Shreedhar reached the place - "Gulp It Inn" . He smiled in spite of himself. The luminosity of the neon green lights coming from within the building seemed hazy. He could hear women calling out to him in a seductive tone, some teasing him, calling him all sorts of things that the otherwise immaculate Shreedhar would have found unsavoury. But today was different. He staggered on, intoxicated with the high of his recent guilty pleasure and the one waiting to unleash.

His insides were burning. " Main toh phooljhadhi hoon, maachis tu jalaa jaa......" the lyrics of a popular Bollywood number were playing somewhere in the background, with busty women suggestively gyrating to them, trying to seduce their customers.

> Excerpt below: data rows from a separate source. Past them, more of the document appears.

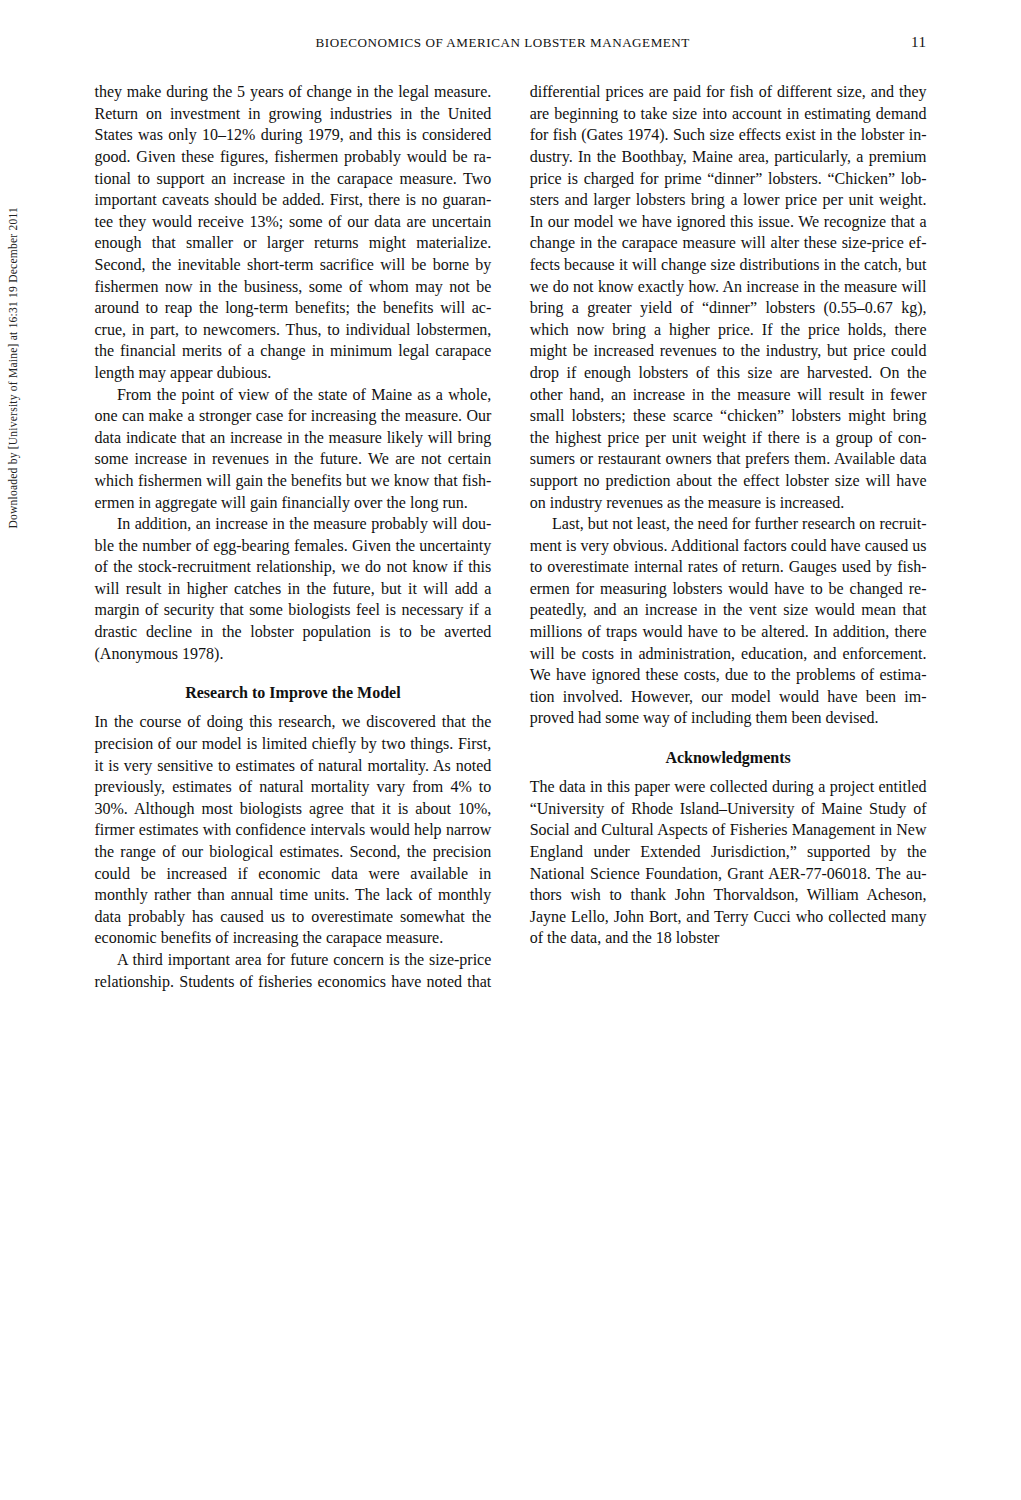Downloaded by [University of Maine] at 16:31 19 December 2011
BIOECONOMICS OF AMERICAN LOBSTER MANAGEMENT 11
they make during the 5 years of change in the legal measure. Return on investment in growing industries in the United States was only 10–12% during 1979, and this is considered good. Given these figures, fishermen probably would be rational to support an increase in the carapace measure. Two important caveats should be added. First, there is no guarantee they would receive 13%; some of our data are uncertain enough that smaller or larger returns might materialize. Second, the inevitable short-term sacrifice will be borne by fishermen now in the business, some of whom may not be around to reap the long-term benefits; the benefits will accrue, in part, to newcomers. Thus, to individual lobstermen, the financial merits of a change in minimum legal carapace length may appear dubious.
From the point of view of the state of Maine as a whole, one can make a stronger case for increasing the measure. Our data indicate that an increase in the measure likely will bring some increase in revenues in the future. We are not certain which fishermen will gain the benefits but we know that fishermen in aggregate will gain financially over the long run.
In addition, an increase in the measure probably will double the number of egg-bearing females. Given the uncertainty of the stock-recruitment relationship, we do not know if this will result in higher catches in the future, but it will add a margin of security that some biologists feel is necessary if a drastic decline in the lobster population is to be averted (Anonymous 1978).
Research to Improve the Model
In the course of doing this research, we discovered that the precision of our model is limited chiefly by two things. First, it is very sensitive to estimates of natural mortality. As noted previously, estimates of natural mortality vary from 4% to 30%. Although most biologists agree that it is about 10%, firmer estimates with confidence intervals would help narrow the range of our biological estimates. Second, the precision could be increased if economic data were available in monthly rather than annual time units. The lack of monthly data probably has caused us to overestimate somewhat the economic benefits of increasing the carapace measure.
A third important area for future concern is the size-price relationship. Students of fisheries economics have noted that differential prices are paid for fish of different size, and they are beginning to take size into account in estimating demand for fish (Gates 1974). Such size effects exist in the lobster industry. In the Boothbay, Maine area, particularly, a premium price is charged for prime “dinner” lobsters. “Chicken” lobsters and larger lobsters bring a lower price per unit weight. In our model we have ignored this issue. We recognize that a change in the carapace measure will alter these size-price effects because it will change size distributions in the catch, but we do not know exactly how. An increase in the measure will bring a greater yield of “dinner” lobsters (0.55–0.67 kg), which now bring a higher price. If the price holds, there might be increased revenues to the industry, but price could drop if enough lobsters of this size are harvested. On the other hand, an increase in the measure will result in fewer small lobsters; these scarce “chicken” lobsters might bring the highest price per unit weight if there is a group of consumers or restaurant owners that prefers them. Available data support no prediction about the effect lobster size will have on industry revenues as the measure is increased.
Last, but not least, the need for further research on recruitment is very obvious. Additional factors could have caused us to overestimate internal rates of return. Gauges used by fishermen for measuring lobsters would have to be changed repeatedly, and an increase in the vent size would mean that millions of traps would have to be altered. In addition, there will be costs in administration, education, and enforcement. We have ignored these costs, due to the problems of estimation involved. However, our model would have been improved had some way of including them been devised.
Acknowledgments
The data in this paper were collected during a project entitled “University of Rhode Island–University of Maine Study of Social and Cultural Aspects of Fisheries Management in New England under Extended Jurisdiction,” supported by the National Science Foundation, Grant AER-77-06018. The authors wish to thank John Thorvaldson, William Acheson, Jayne Lello, John Bort, and Terry Cucci who collected many of the data, and the 18 lobster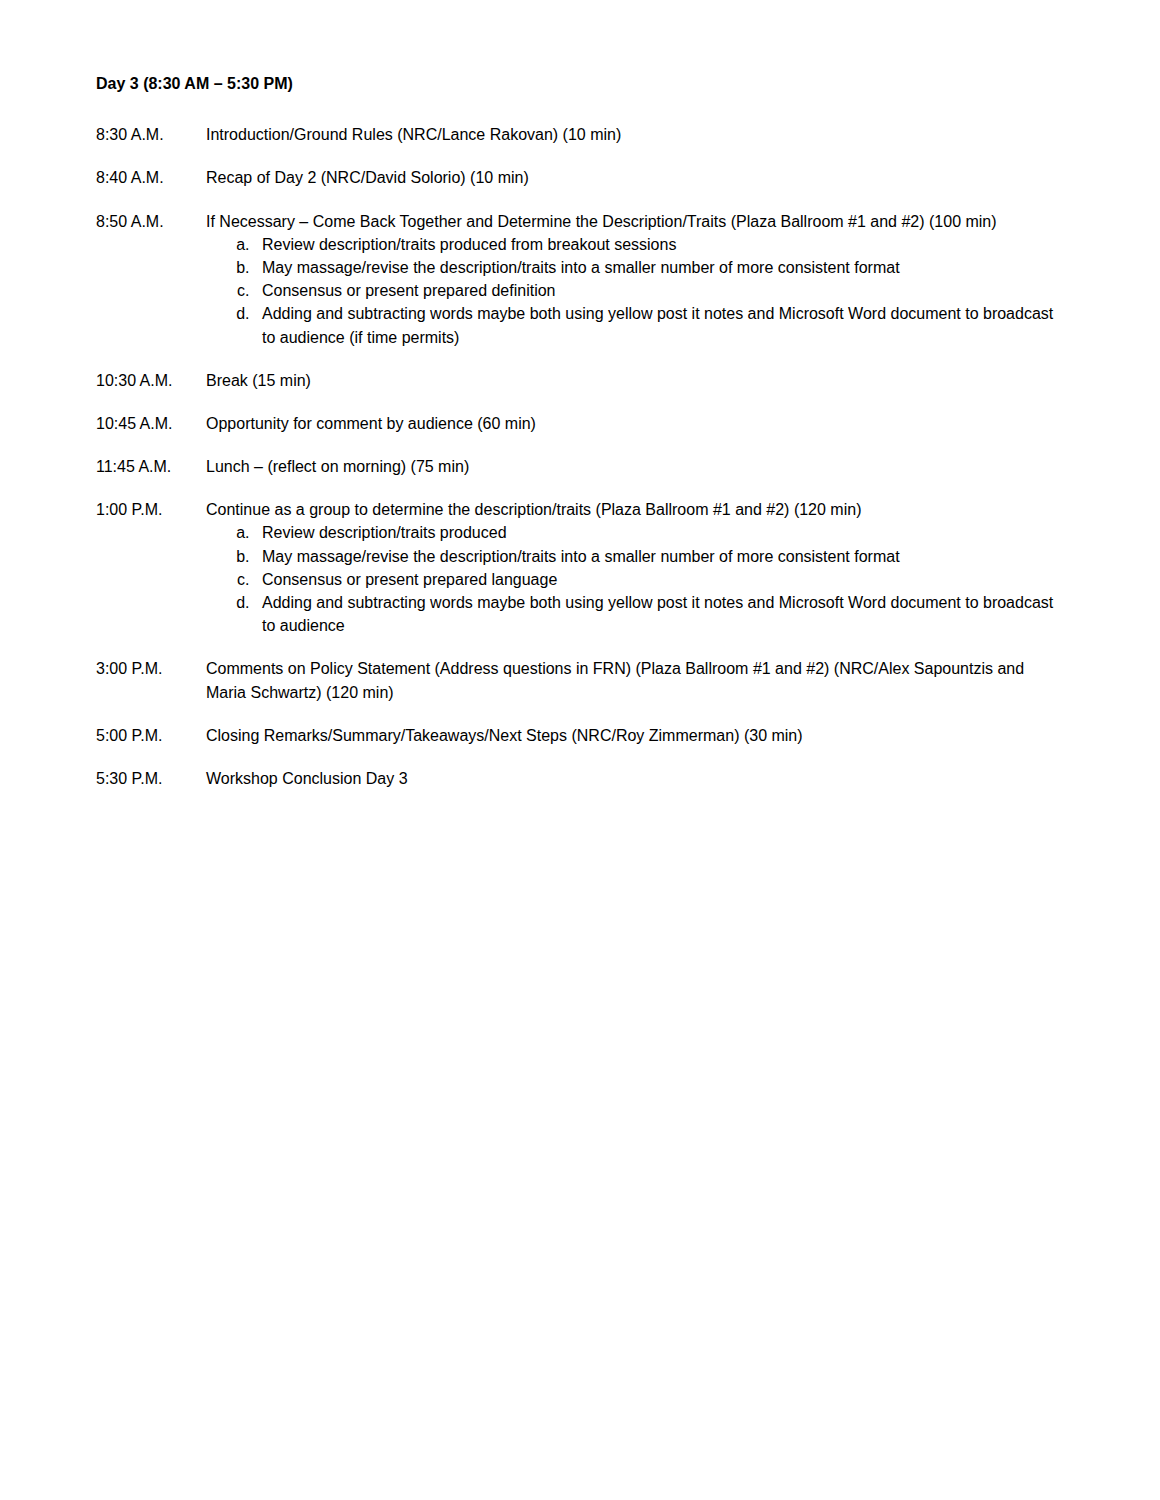Day 3 (8:30 AM – 5:30 PM)
| 8:30 A.M. | Introduction/Ground Rules (NRC/Lance Rakovan) (10 min) |
| 8:40 A.M. | Recap of Day 2 (NRC/David Solorio) (10 min) |
| 8:50 A.M. | If Necessary – Come Back Together and Determine the Description/Traits (Plaza Ballroom #1 and #2) (100 min) Review description/traits produced from breakout sessions May massage/revise the description/traits into a smaller number of more consistent format Consensus or present prepared definition Adding and subtracting words maybe both using yellow post it notes and Microsoft Word document to broadcast to audience (if time permits) |
| 10:30 A.M. | Break (15 min) |
| 10:45 A.M. | Opportunity for comment by audience (60 min) |
| 11:45 A.M. | Lunch – (reflect on morning) (75 min) |
| 1:00 P.M. | Continue as a group to determine the description/traits (Plaza Ballroom #1 and #2) (120 min) Review description/traits produced May massage/revise the description/traits into a smaller number of more consistent format Consensus or present prepared language Adding and subtracting words maybe both using yellow post it notes and Microsoft Word document to broadcast to audience |
| 3:00 P.M. | Comments on Policy Statement (Address questions in FRN) (Plaza Ballroom #1 and #2) (NRC/Alex Sapountzis and Maria Schwartz) (120 min) |
| 5:00 P.M. | Closing Remarks/Summary/Takeaways/Next Steps (NRC/Roy Zimmerman) (30 min) |
| 5:30 P.M. | Workshop Conclusion Day 3 |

"Give me your best," he spluttered, throwing 5000 rupees at the female pimp. Tajjobai scrutinized him briefly, and then signalled to a nearby Chhotu, smiling her signature wry smile, her paan stained lips saying "Pramila ko bolde naya customer hai". Shreedhar followed Chhotu almost automatically, as they ascended the stairs. "Yahaan se doosra room, left mein,"Chhotu said mechanically, once they had ascended. He had been doing this for a while now. Shreedhar looked at the curtain made of sea shells. His mind wandered to his honeymoon with Sudha, it seemed aeons ago. Her hair, the unforgettable jasmine oil. He pushed it out of his mind. It did not matter now. Nothing did. He peeped inside the room. No one was there. With slight trepidation, he called out - "Pramila?" He took a step inside. He looked towards the bathroom at the far end. In the darkness, he could just make out the silhouette of her back. She was combing her hair. What was going to happen next was something that he had probably never imagined in his wildest dreams. He could not wait for her. She was approaching. He could not see her, but judging by the smell of her perfume, he could ascertain that she was near. She seemed to be humming.. it was an old Bollywood number. For some bizarre reason, it seemed vaguely familiar. Where had he heard it recently..? He tried to recall. It was Farida Khanum- Sudha's favourite ghazal singer. The answer hit him like a crack of lightning, jolting him right out of his senses.

"Aaj jaane ki zid na karo..."

He froze in his tracks as the smell of jasmine oil wafted in the air.